Has Comet 'sold 94,000 fake Windows recovery discs'?Microsoft to sue Comet for alleged software piracy
04 January 2012
Microsoft claims that Comet has created 94,000 counterfeit copies of Windows Vista and XP recovery discs, and sold them to customers buying a new computer.
The global computing giant is suing the high street chain for counterfeiting and selling Microsoft products on a colossal scale.
Comet has been charged with producing the software in a factory in Hampshire before selling them to customers across the UK.
What are the alleged counterfeited discs, and what problems could they create?
Windows recovery discs are used to re-install your original computer operating system if your PC or laptop develops a fault.
Recovery discs are either sold with a new computer, or else users are encouraged to create their own discs when they first buy a new PC.
Potentially, if you were to restore your computer using a counterfeited recovery disc, you could encounter difficulties downloading and installing future software updates since Microsoft could recognise your operating system as being unlicensed.
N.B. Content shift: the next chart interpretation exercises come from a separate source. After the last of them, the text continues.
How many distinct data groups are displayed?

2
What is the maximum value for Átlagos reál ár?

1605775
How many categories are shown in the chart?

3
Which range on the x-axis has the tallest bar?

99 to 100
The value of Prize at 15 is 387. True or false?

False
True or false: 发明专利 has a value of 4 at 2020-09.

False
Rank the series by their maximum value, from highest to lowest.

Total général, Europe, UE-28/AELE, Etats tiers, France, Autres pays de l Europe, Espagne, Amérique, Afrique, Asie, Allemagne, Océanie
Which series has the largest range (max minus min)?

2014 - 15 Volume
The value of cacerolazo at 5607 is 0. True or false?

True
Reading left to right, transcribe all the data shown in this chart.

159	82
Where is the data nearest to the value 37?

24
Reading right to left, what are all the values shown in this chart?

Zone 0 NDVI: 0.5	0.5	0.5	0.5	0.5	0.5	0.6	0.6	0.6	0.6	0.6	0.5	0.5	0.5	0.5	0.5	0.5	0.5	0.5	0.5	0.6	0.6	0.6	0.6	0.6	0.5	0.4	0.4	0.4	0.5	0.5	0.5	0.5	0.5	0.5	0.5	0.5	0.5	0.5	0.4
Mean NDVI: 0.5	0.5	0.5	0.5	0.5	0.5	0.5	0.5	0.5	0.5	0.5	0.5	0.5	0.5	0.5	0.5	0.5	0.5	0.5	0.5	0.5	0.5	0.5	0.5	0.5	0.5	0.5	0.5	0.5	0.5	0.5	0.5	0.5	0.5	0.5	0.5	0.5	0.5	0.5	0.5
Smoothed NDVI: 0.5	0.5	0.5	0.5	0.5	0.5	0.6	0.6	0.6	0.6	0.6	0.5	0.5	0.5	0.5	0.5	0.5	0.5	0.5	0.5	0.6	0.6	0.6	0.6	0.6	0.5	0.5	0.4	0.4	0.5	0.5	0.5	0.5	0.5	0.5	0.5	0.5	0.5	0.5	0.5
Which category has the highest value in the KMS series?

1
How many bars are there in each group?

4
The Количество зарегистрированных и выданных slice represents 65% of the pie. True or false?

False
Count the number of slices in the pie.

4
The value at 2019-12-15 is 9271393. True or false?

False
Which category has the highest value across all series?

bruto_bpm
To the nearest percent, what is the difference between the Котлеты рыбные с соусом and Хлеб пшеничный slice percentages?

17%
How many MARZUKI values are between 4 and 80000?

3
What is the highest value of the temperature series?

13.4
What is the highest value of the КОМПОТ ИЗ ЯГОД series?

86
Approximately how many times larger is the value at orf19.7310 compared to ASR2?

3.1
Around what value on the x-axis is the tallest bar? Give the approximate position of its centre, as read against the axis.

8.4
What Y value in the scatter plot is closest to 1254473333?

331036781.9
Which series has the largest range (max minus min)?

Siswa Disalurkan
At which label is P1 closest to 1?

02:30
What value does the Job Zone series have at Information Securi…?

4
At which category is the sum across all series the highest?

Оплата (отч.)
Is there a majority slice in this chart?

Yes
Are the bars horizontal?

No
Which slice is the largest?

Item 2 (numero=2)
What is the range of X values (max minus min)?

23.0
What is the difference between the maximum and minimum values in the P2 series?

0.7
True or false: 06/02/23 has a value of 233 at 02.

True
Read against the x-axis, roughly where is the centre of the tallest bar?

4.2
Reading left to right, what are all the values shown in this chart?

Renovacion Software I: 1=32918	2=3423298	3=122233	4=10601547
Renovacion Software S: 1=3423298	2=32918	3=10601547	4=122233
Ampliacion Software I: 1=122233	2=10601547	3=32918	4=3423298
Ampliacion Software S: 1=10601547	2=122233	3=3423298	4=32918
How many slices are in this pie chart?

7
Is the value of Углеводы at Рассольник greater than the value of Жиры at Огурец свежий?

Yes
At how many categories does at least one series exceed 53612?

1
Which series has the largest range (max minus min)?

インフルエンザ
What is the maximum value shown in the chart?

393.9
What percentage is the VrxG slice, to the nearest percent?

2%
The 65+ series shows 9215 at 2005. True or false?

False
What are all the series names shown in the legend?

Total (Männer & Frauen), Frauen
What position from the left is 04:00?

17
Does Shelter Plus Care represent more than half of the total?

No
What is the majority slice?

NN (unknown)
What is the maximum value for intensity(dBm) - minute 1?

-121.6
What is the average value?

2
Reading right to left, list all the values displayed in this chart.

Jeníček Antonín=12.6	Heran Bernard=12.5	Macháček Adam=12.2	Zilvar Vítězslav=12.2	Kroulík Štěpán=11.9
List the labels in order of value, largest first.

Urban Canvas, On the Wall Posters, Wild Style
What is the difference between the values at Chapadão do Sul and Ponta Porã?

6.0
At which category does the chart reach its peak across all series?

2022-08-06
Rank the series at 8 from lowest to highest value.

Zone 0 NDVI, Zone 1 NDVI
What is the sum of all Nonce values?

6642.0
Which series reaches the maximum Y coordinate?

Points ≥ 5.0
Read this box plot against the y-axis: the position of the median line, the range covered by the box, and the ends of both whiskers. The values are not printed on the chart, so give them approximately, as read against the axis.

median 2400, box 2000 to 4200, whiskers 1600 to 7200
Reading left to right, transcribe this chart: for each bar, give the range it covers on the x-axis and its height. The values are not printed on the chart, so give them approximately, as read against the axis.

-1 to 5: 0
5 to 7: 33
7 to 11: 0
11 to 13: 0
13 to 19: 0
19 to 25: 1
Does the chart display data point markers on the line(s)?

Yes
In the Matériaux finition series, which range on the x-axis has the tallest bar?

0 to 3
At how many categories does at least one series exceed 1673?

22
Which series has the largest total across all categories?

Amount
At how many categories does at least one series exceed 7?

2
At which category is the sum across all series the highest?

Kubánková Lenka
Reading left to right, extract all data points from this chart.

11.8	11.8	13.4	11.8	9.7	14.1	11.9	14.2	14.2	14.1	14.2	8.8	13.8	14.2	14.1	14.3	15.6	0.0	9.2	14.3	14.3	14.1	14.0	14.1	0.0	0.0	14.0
94,000The number of counterfeit Windows discs Comet is alleged to have produced and sold
Comet defends its actions
In response to the accusations from Microsoft, Comet has defended its position by suggesting it was in fact acting on behalf of its customers by creating and distributing the recovery software.
By supplying recovery discs, Comet claims that it was saving consumers from the difficulty of having to create their own recovery discs when none was supplied with a new computer.
According to a spokesperson for Comet:
"Comet firmly believes that it acted in the very best interests of its customers. It believes its customers had been adversely affected by the decision to stop supplying recovery discs with each new Microsoft Operating System based computer."
Comet's claim that it was acting on behalf of customers is refuted by Microsoft. David Finn from Microsoft's anti-piracy division insists that "Comet’s actions were unfair to customers. We expect better from retailers of Microsoft products — and customers deserve better, too."
Comet says that it will defend its position vigorously.
Do you agree that Comet was acting in the best interests of its customers? Head to our Which? Conversation debate about Comet's dispute with Microsoft.
How do I know if I am affected?
The alleged counterfeit CDs were sold by Comet as recovery discs for Windows XP and Windows Vista operating systems.
This means that if you've purchased a computer from Comet more recently that included Windows 7, then you will not have been affected.
However, if you have purchased an older laptop or desktop computer from Comet that came with an XP or Vista recovery disc, then there remains a possibility that your supplied recovery discs will not be recognised as legitimate by Microsoft.
Microsoft has provided a site recommending ways to determine if your products and software are genuine and not counterfeited.